How long with the newest wedge issue last?

If vax vs. anti-vax is the new big wedge issue, could it last for years?

Could it rise to the level of segregation, abortion, guns, gay marriage, Obamacare, trans kids in bathrooms, etc…?

Could vax vs. anti-vax stay with us (with all of it’s terrible consequences), into the next election and beyond, with the movement expanding such that more people think it’s cool to refuse other vaccines also?

Skipping the flu shot has always been a badge of honor for some, but could not getting that shot become comedy material for the likes of Tucker Carlson? The CDC and Dr. Fauci recommend flu shots, and those are Carlson’s targets — along with all others who belong to that highly educated group of people who devote their lives to scientific inquiry.

There’s plenty of anti-vax money being spent now in content marketing.
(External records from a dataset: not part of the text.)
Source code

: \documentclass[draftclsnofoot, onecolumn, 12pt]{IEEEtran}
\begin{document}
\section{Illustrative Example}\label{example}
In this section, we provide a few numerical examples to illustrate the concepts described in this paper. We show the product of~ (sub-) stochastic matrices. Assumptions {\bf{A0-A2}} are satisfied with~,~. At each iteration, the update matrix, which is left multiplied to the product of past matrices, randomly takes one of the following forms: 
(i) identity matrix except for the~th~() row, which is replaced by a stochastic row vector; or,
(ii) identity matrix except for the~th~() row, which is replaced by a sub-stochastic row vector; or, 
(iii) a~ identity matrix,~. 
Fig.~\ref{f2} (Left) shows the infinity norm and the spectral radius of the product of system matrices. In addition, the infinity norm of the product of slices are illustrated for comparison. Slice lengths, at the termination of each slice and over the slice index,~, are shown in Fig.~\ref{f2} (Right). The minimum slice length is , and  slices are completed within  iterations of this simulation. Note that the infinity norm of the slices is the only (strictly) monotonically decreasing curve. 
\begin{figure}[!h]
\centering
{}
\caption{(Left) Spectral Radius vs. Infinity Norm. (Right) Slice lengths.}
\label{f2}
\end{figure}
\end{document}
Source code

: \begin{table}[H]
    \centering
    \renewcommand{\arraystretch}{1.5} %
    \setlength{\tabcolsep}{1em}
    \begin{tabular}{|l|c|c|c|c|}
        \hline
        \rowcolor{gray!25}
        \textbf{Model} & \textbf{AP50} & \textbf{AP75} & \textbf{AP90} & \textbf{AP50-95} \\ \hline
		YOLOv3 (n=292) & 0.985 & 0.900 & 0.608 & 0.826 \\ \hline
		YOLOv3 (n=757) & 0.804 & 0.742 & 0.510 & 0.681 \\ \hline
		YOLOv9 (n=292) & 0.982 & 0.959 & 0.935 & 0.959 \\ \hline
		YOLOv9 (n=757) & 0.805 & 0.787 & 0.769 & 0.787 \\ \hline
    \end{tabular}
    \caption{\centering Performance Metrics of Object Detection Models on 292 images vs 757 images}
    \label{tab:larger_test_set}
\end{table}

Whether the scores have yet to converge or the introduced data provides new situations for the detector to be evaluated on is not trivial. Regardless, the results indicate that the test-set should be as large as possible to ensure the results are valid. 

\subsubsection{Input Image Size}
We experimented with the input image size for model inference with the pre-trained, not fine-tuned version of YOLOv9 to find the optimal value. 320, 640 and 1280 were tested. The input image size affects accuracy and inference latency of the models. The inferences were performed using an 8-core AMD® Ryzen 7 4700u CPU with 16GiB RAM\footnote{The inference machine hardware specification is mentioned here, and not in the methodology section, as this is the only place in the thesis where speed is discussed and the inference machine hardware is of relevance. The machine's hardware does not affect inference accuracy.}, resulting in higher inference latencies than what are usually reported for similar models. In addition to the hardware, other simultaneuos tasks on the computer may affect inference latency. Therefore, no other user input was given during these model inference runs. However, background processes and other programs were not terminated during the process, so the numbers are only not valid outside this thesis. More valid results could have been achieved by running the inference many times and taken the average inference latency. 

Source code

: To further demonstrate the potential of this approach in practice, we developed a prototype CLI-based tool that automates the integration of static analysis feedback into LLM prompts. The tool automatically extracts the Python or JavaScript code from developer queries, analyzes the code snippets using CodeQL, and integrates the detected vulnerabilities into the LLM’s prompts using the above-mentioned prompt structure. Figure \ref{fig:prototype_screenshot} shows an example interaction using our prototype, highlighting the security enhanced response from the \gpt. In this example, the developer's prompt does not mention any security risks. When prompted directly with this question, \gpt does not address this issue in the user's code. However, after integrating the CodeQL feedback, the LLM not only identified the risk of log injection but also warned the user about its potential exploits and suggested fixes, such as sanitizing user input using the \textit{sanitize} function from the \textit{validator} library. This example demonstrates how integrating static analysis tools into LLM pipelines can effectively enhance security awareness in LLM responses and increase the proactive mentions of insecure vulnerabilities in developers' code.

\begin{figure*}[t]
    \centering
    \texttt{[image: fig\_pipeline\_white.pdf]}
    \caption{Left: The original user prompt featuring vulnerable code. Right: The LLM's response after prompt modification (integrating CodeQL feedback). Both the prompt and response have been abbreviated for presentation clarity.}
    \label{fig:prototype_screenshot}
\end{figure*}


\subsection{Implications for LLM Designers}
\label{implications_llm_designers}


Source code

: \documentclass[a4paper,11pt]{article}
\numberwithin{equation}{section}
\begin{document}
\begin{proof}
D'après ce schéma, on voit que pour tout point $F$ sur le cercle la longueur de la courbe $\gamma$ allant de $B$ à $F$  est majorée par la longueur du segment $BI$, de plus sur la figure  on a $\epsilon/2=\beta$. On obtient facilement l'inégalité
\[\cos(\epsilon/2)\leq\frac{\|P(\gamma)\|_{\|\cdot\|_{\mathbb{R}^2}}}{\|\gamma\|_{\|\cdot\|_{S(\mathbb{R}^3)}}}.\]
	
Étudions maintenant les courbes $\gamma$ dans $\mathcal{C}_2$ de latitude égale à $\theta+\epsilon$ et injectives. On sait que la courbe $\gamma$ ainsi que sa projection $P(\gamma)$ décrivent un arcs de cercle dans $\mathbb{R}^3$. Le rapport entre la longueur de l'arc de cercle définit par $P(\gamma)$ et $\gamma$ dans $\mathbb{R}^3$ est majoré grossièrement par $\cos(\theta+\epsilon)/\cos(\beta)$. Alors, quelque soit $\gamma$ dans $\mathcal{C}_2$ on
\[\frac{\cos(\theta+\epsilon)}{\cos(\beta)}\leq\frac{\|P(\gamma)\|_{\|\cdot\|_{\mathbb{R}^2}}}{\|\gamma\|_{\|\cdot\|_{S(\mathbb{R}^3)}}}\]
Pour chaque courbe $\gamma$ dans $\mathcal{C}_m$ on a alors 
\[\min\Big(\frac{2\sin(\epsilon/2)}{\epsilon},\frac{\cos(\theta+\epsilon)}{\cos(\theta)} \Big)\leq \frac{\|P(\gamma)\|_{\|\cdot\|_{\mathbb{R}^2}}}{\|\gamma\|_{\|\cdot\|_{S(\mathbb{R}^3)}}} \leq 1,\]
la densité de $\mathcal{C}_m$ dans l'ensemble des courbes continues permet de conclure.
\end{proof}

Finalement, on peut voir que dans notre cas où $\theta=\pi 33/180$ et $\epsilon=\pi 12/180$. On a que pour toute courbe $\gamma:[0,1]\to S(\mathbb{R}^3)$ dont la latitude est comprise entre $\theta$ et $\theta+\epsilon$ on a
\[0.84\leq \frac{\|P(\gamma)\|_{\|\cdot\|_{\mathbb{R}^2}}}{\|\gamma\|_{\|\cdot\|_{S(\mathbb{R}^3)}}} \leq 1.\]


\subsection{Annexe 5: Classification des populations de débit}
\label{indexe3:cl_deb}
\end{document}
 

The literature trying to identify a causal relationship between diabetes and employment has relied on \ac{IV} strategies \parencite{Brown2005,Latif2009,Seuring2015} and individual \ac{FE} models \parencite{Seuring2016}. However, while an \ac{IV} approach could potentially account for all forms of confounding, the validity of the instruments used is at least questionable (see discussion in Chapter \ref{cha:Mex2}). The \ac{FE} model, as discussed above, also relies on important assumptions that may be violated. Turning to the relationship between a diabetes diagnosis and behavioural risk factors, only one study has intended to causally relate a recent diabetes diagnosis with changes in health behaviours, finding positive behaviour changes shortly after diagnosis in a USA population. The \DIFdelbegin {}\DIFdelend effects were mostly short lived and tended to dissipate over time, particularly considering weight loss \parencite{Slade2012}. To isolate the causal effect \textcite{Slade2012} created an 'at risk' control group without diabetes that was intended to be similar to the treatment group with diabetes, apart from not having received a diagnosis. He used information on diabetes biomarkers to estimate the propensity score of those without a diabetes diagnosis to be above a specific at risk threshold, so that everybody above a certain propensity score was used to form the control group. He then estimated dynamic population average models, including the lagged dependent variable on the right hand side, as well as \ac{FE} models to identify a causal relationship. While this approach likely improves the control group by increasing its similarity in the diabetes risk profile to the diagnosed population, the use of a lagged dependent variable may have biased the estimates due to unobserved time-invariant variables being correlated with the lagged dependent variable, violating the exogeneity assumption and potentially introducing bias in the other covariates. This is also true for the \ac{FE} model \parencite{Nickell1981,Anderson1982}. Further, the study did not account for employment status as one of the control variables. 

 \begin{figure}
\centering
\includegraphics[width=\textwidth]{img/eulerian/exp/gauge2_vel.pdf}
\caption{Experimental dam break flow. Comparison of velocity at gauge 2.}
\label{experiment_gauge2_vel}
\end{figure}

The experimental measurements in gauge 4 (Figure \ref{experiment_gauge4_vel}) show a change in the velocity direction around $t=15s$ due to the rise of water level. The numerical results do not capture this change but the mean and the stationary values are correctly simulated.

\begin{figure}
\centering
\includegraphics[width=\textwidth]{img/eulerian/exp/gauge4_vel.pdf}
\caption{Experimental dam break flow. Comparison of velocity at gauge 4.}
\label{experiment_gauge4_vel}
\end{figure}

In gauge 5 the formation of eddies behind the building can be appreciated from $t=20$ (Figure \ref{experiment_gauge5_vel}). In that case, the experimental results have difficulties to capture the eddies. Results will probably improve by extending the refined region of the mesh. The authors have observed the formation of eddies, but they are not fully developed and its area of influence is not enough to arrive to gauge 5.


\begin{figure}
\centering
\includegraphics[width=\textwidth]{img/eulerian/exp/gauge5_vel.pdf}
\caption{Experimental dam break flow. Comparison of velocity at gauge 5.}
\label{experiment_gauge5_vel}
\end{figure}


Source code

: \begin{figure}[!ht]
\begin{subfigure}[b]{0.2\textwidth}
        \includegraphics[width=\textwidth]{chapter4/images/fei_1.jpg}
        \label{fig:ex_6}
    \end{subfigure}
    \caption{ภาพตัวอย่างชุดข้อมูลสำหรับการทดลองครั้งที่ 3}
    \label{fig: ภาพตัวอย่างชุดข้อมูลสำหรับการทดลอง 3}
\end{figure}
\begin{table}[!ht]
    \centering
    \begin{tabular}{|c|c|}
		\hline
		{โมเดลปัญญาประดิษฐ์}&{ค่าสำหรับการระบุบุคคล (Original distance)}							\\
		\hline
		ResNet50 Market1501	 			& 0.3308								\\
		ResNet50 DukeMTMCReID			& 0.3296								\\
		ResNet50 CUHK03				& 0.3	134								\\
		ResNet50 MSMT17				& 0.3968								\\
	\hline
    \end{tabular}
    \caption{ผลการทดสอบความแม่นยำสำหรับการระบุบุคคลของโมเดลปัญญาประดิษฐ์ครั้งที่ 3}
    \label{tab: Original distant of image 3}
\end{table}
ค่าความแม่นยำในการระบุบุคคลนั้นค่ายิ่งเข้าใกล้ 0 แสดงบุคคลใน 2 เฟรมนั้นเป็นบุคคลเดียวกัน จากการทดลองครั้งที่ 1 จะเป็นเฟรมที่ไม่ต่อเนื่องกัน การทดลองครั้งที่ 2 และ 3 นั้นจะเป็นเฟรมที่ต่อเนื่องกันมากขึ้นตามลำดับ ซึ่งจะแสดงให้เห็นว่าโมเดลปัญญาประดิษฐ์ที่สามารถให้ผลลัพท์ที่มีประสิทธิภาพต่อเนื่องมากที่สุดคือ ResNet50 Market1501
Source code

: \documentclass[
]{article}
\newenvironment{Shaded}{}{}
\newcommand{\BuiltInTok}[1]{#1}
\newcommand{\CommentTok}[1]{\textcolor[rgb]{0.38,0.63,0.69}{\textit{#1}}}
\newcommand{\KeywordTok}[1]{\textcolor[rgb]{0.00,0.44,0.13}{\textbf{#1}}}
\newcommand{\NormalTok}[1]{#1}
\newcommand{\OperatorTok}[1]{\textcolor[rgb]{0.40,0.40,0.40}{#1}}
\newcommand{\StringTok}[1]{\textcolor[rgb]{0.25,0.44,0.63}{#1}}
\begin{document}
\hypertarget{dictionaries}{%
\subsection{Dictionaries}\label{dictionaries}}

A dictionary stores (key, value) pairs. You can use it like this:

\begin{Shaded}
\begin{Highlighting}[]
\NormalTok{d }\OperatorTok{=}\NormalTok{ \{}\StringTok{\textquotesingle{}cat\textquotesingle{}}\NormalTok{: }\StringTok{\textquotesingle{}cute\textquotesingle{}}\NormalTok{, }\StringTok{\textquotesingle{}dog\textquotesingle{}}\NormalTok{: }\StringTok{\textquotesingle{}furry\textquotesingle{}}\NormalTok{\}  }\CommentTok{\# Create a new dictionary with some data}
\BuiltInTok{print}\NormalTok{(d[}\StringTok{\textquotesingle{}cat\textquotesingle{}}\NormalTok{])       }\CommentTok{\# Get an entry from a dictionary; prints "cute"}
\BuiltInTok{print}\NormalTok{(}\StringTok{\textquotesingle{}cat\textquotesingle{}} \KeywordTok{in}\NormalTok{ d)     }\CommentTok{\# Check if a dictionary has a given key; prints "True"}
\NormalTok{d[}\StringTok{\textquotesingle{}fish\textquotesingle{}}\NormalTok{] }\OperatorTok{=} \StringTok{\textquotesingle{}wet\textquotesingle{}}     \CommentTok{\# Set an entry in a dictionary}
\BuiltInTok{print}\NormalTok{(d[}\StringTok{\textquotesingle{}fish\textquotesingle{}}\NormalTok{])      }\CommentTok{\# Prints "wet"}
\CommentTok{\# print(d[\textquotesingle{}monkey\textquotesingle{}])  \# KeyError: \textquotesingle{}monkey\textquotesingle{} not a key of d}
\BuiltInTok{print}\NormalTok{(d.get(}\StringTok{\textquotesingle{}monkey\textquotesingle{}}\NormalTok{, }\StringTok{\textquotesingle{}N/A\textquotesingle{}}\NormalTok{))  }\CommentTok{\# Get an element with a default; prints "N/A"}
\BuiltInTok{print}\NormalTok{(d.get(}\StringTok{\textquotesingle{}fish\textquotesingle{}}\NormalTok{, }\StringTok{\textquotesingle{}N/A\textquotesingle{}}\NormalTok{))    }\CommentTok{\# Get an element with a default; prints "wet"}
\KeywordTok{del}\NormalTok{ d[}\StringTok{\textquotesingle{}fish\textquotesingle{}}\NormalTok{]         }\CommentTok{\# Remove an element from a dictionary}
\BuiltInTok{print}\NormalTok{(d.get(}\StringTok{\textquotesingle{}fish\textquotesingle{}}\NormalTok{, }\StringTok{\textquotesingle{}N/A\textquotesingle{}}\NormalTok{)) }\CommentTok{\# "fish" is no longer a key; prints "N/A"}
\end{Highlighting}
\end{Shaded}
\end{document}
During the Trump administration, $850,000 in PPP loans went to anti-vax groups.

In 2022, will we be seeing slick, well-funded, dark money anti-vax ads?

I hope that’s not what’s happening, but the Republicans have obviously exploited the enormous emotional charge that goes along with living during a pandemic. So many have experienced fear, disease, and death. Massive changes at home, work, and school have caused high levels of stress and depression. We’ve lost people, and we’ve lost routines and performance and travel, intimacy and connection.

Somehow, they’ve used very real emotional responses to life in the time of COVID and effectively created a strong resistance message. Resistance, of course, is Denial’s first cousin.

They’ve created a simple, fairly appealing message of faith in God and appreciation for personal liberty. I would call that a dishonest message, in light of the facts. I prefer concrete actions that embody faith and demonstrate real respect for liberty. But that’s just me. Faith in God and personal liberty as stand-alone beliefs seem to be more than enough for many people to proudly refuse the vaccine.

The messages of faith and liberty are predicated on people being in denial and being in denial about being in denial — but it works. Since Citizens United, politics has become such a big industry in the United States. The anti-vax message is obviously raising a lot of money.

It’s also a very effective message when the goal is to own the libs. In my view, “owning libs” is a cute way of hating certain groups of people that make-up the progressive coalition: college graduates, academics, scientists, people who live in urban areas, and black and brown people. But owning libs, as they say, is a powerful, tragic motivation to avoid the shot.

I admit I’ve been royally owned by many a proud unvaccinated person.

And I’m owned by this movement’s leadership — people like Rand Paul, Ron DeSantis, and Tucker Carlson. If their intention is to infuriate liberals, they have succeeded with me.

It’s almost like we have two new political parties emerging, The Vaxxers, who want less disease and a more stable, brighter future, with clean energy, quality health care for everyone as a human right, safe streets, good schools, reliable child care and elder care… all the good stuff progressives work for. And there’s the party of no, the Anti-Vaxxers, who have dark money and Proud Boys on their side. They don’t believe in carbon and they don’t believe in COVID — and they don’t believe a lot of other things we liberals say. They do enjoy the fact that they can keep us from having a future that’s organized around the idea of making life better for everybody (which they don’t believe is possible).

In reality, viruses do not belong to political parties and neither do vaccines.

But Republicans have chosen to make this into another iteration of how-stupid-far-right-can-you-get politics. It’s an important faction to that party, and it seems to get most energized when the stakes are life and death: guns, health care, abortion, and now the vaccines for COVID.

The question is, will this die out, or could this swell? Could this be like guns, wherein the right to form a militia somehow gets twisted into the right to allow easy murder and mass shootings by selling weapons of war to any person?

Could this continue through future election cycles and become a permanent political faction in urban, Republican areas and further degrade the health of Americans, and the stability of American hospitals, by letting more preventable diseases have their way into unvaccinated segments of our population?

Or will this issue “magically disappear,” like Trump said the virus would.